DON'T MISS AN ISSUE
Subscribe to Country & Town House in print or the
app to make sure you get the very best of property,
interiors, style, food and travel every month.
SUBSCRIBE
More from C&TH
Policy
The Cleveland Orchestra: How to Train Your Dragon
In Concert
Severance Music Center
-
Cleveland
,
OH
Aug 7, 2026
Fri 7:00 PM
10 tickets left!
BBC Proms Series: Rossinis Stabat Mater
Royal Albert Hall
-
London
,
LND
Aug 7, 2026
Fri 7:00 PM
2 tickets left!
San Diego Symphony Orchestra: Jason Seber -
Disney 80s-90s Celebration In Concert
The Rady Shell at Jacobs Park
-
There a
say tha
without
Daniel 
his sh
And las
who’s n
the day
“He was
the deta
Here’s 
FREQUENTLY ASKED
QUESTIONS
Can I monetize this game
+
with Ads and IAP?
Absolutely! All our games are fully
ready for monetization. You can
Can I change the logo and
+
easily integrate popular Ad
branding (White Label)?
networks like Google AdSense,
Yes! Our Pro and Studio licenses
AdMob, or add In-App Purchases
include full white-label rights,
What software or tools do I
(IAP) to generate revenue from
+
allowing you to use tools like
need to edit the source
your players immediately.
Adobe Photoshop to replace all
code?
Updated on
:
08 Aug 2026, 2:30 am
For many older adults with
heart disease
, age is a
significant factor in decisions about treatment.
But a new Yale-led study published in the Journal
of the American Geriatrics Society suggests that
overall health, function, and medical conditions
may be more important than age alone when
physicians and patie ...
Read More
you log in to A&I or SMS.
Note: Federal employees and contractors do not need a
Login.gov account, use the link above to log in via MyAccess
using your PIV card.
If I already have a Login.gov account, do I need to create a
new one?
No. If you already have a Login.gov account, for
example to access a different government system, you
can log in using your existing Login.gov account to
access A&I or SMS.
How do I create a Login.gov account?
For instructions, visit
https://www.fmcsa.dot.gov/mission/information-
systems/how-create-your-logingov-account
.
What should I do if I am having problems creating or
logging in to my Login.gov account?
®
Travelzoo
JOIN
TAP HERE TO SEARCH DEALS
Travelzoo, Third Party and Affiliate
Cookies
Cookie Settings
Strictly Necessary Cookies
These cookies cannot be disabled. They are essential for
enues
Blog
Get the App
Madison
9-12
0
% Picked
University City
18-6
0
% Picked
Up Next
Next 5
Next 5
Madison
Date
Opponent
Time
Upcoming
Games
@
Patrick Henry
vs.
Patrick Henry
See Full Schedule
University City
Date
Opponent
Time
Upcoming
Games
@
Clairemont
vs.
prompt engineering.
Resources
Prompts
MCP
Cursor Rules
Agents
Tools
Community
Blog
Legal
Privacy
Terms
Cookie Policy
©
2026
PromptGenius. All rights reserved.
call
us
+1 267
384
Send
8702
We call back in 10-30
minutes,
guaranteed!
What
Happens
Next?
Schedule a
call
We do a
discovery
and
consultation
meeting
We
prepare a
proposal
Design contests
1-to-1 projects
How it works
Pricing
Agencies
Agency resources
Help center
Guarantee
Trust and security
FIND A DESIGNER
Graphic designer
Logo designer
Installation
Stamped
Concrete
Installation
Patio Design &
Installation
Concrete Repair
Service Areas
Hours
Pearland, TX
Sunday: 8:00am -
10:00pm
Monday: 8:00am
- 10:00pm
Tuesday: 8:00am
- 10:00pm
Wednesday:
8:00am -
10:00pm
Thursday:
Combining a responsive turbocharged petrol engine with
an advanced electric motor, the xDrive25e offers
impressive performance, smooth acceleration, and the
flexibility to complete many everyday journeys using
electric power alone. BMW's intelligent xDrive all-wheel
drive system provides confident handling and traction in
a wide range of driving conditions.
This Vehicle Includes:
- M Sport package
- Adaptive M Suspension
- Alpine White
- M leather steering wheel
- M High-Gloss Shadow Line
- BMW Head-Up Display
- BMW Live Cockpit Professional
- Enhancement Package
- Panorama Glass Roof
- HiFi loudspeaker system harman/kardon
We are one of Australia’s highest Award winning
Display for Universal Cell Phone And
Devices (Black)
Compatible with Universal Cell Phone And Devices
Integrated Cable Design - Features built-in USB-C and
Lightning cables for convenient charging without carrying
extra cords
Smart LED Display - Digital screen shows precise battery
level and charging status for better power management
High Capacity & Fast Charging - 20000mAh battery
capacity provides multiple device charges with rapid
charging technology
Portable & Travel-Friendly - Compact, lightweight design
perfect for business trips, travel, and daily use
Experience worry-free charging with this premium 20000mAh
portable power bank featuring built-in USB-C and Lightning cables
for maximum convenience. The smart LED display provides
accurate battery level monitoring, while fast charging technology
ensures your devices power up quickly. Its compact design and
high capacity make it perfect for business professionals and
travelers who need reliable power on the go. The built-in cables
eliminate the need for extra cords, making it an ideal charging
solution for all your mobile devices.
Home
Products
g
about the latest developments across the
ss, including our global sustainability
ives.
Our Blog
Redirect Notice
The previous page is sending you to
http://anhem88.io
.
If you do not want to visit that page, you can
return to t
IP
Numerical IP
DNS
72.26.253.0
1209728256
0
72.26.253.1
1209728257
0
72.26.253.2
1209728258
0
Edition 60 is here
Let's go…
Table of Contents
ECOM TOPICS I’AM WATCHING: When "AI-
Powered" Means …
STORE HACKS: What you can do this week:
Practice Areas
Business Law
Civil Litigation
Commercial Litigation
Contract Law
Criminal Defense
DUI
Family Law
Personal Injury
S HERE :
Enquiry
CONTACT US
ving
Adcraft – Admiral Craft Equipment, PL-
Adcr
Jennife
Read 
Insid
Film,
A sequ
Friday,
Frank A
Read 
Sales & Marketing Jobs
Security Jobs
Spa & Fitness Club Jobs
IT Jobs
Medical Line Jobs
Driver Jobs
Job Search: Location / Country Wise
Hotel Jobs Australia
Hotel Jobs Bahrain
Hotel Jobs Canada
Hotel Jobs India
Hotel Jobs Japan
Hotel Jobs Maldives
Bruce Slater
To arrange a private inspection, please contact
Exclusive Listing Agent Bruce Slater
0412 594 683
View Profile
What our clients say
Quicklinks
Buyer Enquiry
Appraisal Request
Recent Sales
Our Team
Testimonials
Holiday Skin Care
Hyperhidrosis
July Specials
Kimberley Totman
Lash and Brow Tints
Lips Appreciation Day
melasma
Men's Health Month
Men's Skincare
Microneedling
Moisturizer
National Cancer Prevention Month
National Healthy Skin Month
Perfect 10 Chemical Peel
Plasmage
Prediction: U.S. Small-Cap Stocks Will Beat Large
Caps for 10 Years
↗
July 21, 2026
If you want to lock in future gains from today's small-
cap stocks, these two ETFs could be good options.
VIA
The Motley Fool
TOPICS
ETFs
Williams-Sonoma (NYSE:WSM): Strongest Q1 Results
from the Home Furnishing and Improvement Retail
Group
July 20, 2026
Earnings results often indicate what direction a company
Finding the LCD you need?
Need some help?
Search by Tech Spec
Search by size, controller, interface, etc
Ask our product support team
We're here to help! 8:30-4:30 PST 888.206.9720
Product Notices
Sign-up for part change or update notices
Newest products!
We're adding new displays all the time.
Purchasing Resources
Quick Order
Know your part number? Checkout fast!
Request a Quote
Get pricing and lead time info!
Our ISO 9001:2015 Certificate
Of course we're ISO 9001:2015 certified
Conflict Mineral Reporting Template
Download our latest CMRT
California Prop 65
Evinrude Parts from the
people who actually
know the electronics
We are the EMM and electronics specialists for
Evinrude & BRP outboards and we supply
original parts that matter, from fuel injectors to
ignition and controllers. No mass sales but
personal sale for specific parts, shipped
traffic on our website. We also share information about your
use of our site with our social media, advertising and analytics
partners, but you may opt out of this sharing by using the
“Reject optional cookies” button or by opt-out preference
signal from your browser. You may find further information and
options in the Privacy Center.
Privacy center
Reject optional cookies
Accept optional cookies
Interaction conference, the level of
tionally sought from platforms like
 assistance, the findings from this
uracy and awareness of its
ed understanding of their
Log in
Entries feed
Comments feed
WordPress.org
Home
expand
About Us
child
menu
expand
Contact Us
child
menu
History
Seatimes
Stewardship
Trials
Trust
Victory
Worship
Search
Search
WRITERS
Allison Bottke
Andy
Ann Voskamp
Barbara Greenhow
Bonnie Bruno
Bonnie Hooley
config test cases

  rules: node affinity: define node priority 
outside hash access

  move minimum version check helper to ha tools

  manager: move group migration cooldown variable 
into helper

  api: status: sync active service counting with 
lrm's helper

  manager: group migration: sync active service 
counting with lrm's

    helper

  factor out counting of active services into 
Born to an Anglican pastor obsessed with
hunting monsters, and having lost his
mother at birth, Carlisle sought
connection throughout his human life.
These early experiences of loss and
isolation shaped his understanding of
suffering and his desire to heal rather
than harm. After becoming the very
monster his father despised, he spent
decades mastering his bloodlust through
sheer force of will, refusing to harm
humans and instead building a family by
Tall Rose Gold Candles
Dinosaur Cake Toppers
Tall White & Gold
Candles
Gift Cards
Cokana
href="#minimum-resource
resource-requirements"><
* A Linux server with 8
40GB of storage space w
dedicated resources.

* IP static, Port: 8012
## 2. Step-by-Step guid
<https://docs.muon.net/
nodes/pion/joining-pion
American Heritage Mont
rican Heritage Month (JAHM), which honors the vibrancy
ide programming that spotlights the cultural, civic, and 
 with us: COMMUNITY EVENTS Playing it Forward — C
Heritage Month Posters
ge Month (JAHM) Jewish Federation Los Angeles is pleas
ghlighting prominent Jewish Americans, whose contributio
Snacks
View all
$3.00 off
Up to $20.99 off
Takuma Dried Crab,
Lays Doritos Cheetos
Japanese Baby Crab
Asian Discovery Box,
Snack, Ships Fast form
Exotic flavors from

Exercise
Transcribe the listing above line for line, from the first line to the line containing "Note: Federal employees", inclusive, with no other lines.

Answer space
DON'T MISS AN ISSUE
Subscribe to Country & Town House in print or the
app to make sure you get the very best of property,
interiors, style, food and travel every month.
SUBSCRIBE
More from C&TH
Policy
The Cleveland Orchestra: How to Train Your Dragon
In Concert
Severance Music Center
-
Cleveland
,
OH
Aug 7, 2026
Fri 7:00 PM
10 tickets left!
BBC Proms Series: Rossinis Stabat Mater
Royal Albert Hall
-
London
,
LND
Aug 7, 2026
Fri 7:00 PM
2 tickets left!
San Diego Symphony Orchestra: Jason Seber -
Disney 80s-90s Celebration In Concert
The Rady Shell at Jacobs Park
-
There a
say tha
without
Daniel 
his sh
And las
who’s n
the day
“He was
the deta
Here’s 
FREQUENTLY ASKED
QUESTIONS
Can I monetize this game
+
with Ads and IAP?
Absolutely! All our games are fully
ready for monetization. You can
Can I change the logo and
+
easily integrate popular Ad
branding (White Label)?
networks like Google AdSense,
Yes! Our Pro and Studio licenses
AdMob, or add In-App Purchases
include full white-label rights,
What software or tools do I
(IAP) to generate revenue from
+
allowing you to use tools like
need to edit the source
your players immediately.
Adobe Photoshop to replace all
code?
Updated on
:
08 Aug 2026, 2:30 am
For many older adults with
heart disease
, age is a
significant factor in decisions about treatment.
But a new Yale-led study published in the Journal
of the American Geriatrics Society suggests that
overall health, function, and medical conditions
may be more important than age alone when
physicians and patie ...
Read More
you log in to A&I or SMS.
Note: Federal employees and contractors do not need a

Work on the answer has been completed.